Return each line below that contains the word "trin". Matching is case-sensitive.
========
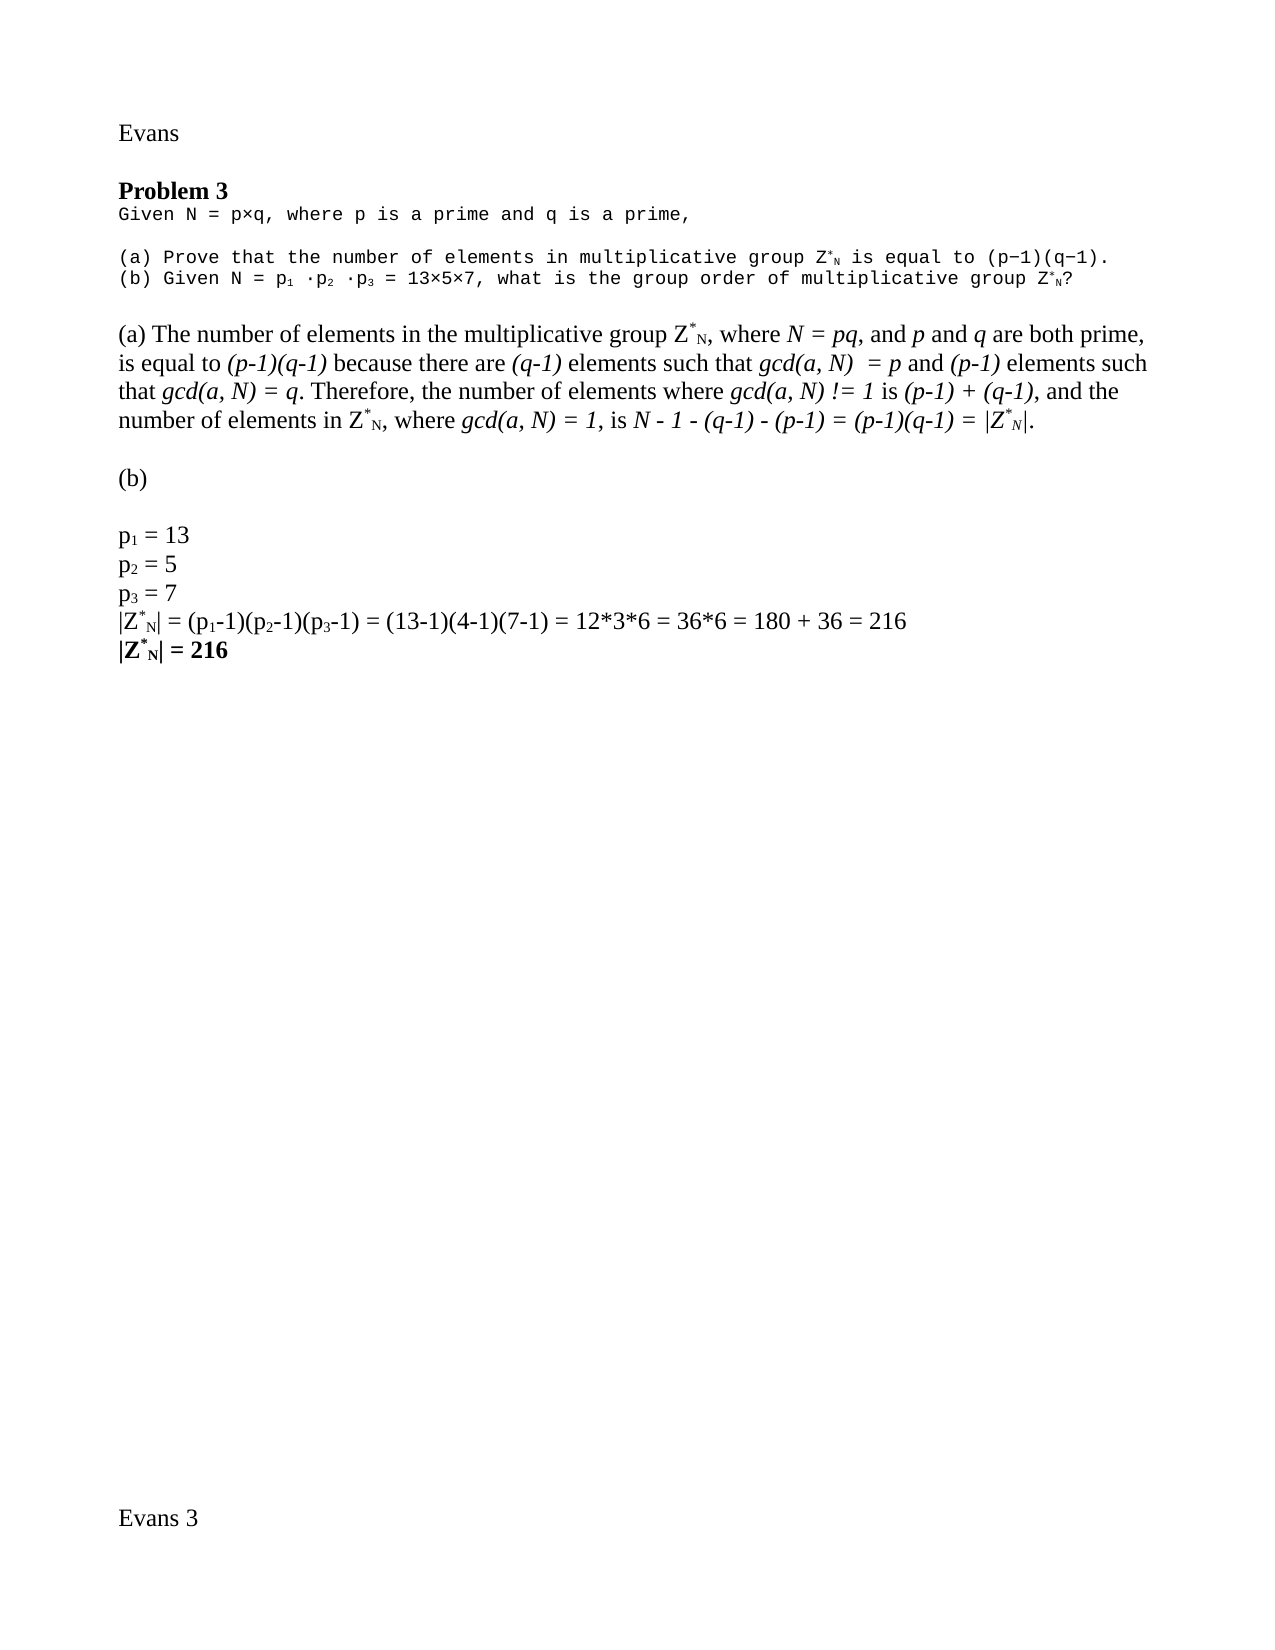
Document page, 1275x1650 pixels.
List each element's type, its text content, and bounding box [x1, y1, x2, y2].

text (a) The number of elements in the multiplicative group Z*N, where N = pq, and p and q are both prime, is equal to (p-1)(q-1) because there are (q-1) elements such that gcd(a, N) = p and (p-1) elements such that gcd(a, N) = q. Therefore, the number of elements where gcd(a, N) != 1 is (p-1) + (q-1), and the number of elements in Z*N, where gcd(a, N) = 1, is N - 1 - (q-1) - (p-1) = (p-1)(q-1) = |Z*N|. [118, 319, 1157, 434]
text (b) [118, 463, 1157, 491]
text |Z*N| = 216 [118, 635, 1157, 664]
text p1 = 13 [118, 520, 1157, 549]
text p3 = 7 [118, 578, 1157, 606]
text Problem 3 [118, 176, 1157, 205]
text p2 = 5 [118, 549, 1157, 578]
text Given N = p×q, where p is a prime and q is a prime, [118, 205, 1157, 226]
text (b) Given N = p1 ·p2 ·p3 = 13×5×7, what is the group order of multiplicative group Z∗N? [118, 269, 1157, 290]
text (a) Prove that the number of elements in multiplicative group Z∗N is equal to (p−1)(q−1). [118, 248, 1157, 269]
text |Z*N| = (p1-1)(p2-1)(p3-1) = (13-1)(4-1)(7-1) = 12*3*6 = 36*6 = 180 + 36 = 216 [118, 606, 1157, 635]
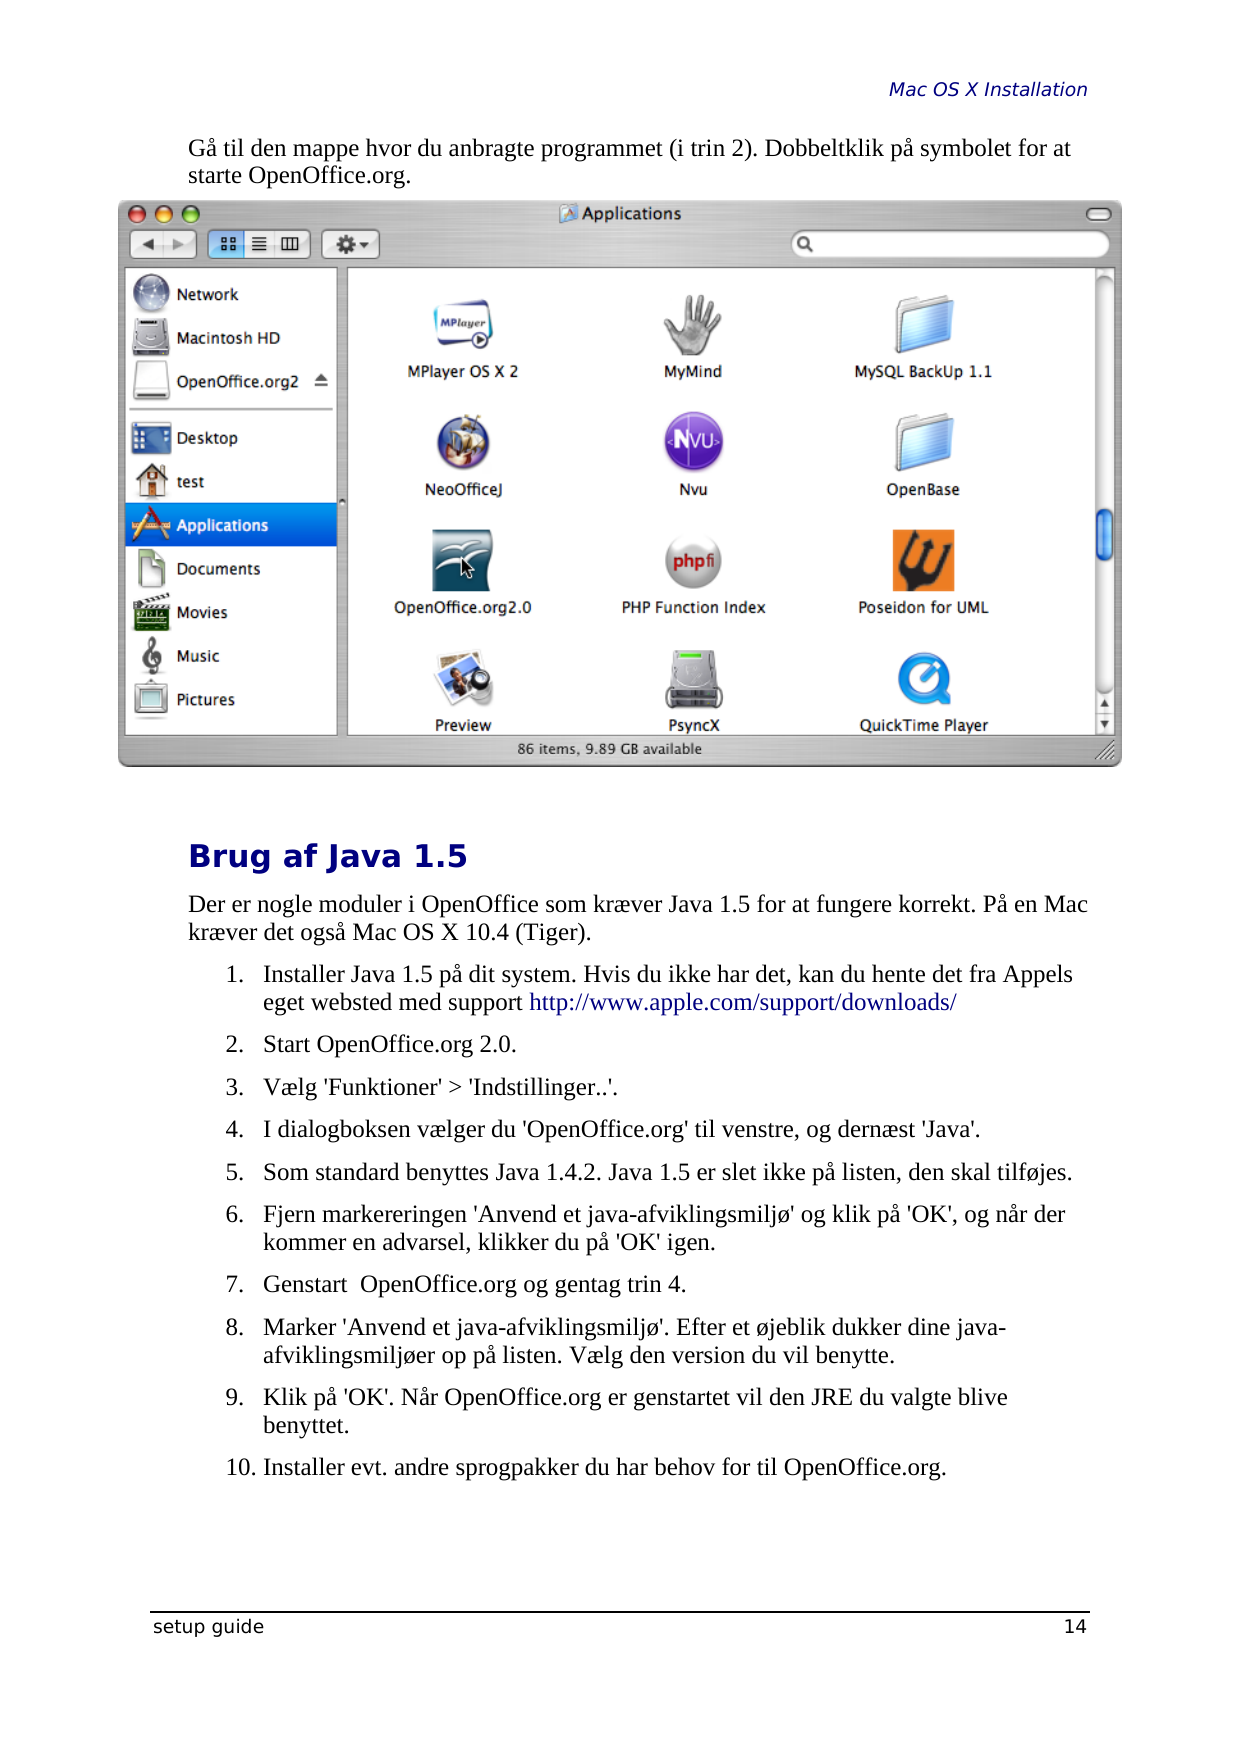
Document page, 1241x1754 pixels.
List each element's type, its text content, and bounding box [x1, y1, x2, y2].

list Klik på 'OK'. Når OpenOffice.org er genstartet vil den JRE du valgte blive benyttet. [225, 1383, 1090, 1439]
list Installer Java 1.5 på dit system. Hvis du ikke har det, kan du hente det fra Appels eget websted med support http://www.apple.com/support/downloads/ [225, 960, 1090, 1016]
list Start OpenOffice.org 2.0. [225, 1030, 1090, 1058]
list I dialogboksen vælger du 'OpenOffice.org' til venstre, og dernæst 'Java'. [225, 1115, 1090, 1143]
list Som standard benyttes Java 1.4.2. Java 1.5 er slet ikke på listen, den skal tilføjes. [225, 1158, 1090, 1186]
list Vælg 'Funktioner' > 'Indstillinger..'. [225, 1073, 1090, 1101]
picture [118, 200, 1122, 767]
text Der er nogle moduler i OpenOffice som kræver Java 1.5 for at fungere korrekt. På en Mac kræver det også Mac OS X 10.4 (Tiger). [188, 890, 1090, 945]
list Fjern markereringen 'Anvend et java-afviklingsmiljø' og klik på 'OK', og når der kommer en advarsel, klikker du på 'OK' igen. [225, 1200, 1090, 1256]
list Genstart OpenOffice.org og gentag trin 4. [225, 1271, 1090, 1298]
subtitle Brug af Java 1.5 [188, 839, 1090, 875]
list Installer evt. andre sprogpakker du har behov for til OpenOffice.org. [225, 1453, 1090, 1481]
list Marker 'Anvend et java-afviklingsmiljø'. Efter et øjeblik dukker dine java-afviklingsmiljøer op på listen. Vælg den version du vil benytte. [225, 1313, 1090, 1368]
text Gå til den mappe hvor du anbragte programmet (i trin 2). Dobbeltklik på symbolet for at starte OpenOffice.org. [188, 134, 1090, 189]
========
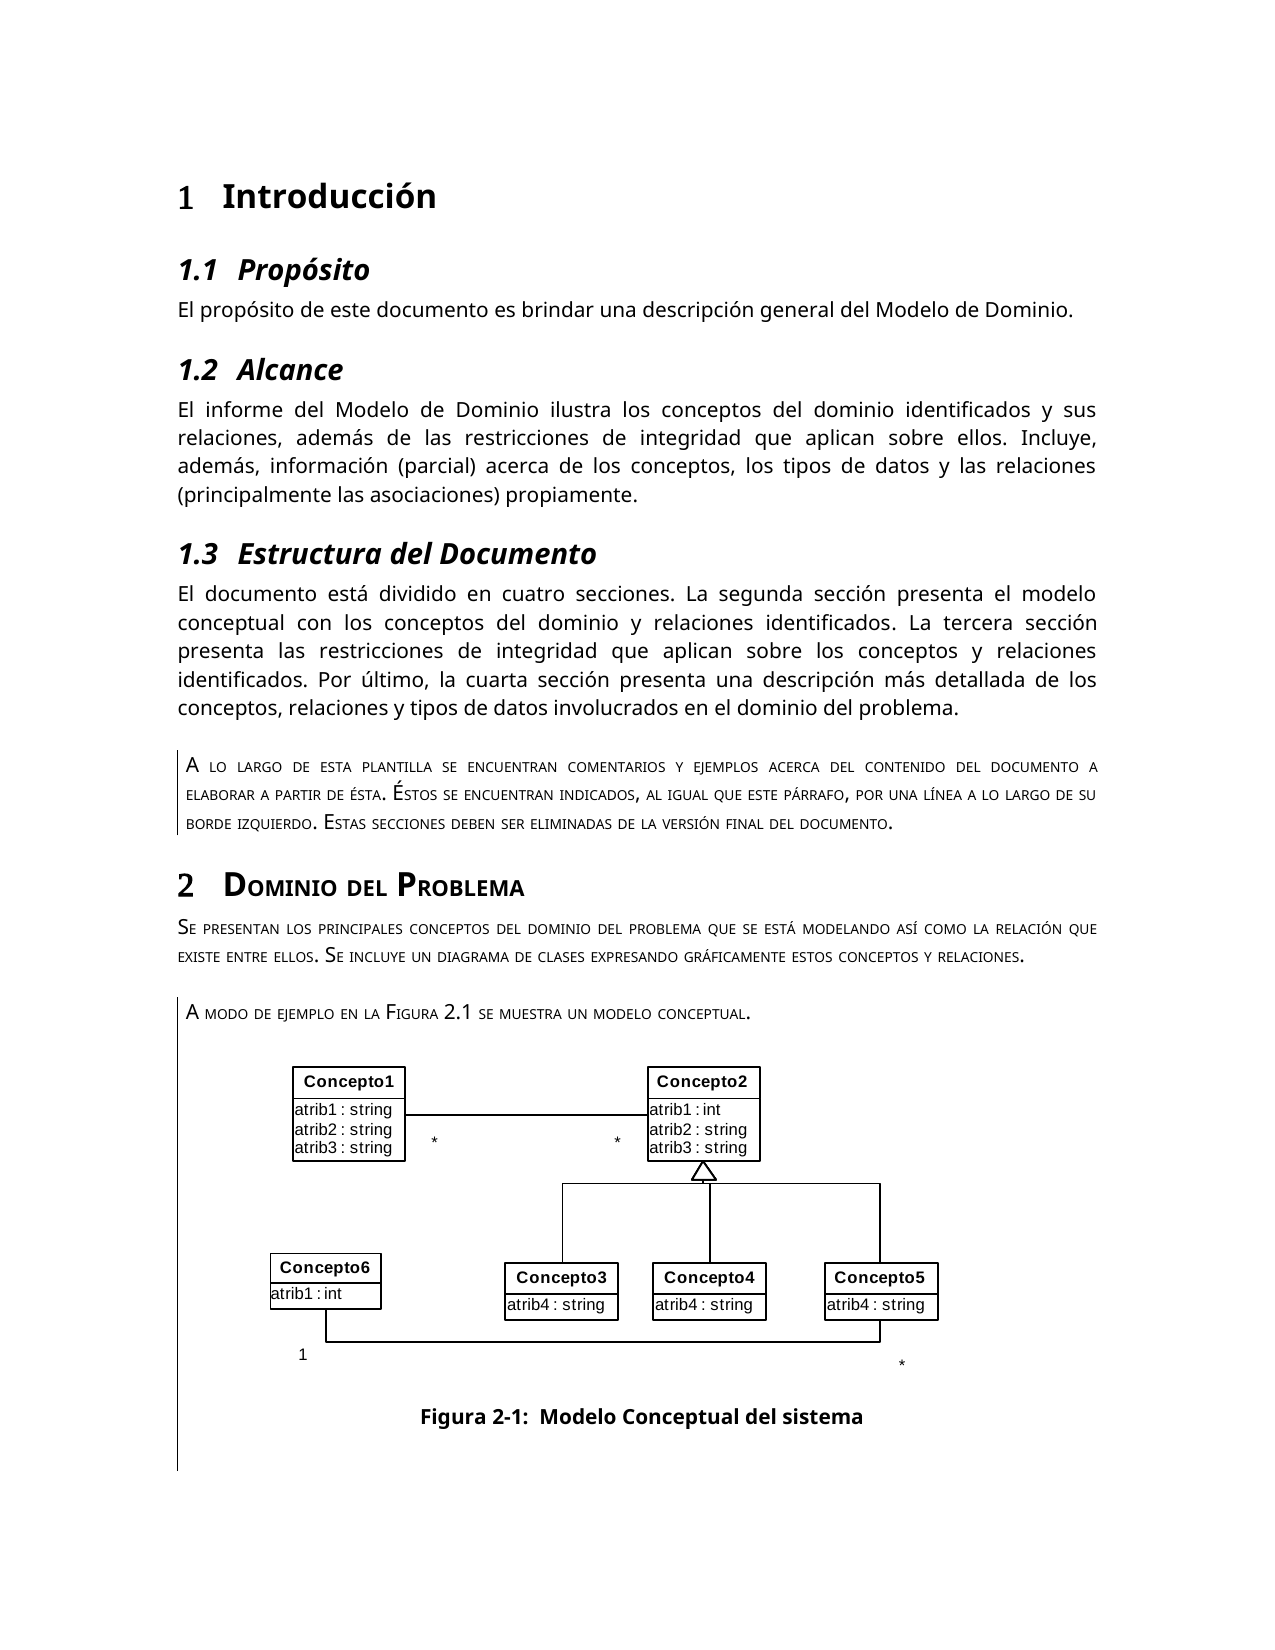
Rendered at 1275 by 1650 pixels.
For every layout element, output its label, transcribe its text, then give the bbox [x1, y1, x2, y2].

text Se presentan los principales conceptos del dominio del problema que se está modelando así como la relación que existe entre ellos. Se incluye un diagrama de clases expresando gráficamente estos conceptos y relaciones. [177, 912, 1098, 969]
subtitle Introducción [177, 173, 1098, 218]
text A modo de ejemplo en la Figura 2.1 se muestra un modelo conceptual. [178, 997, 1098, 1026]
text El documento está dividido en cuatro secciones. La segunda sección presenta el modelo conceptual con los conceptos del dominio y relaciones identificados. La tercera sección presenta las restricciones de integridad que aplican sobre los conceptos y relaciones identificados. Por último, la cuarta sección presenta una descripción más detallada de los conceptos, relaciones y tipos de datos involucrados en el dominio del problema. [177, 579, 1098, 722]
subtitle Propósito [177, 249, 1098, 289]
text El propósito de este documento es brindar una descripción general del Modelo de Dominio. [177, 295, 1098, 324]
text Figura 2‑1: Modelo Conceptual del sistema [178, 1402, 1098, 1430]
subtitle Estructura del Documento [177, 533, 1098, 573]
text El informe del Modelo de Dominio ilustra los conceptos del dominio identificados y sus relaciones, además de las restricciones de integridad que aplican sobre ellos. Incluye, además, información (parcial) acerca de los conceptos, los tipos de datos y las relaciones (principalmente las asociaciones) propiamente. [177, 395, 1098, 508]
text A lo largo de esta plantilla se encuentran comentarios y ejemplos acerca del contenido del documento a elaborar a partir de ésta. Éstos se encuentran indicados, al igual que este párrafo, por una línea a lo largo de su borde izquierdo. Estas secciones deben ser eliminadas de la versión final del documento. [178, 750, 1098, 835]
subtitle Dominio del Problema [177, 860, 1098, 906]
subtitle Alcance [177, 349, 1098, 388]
========
- _COMPLETE RESPONSE_
list Genstart OpenOffice.org og gentag trin 4. [225, 1271, 1090, 1298]
text Gå til den mappe hvor du anbragte programmet (i trin 2). Dobbeltklik på symbolet for at starte OpenOffice.org. [188, 134, 1090, 189]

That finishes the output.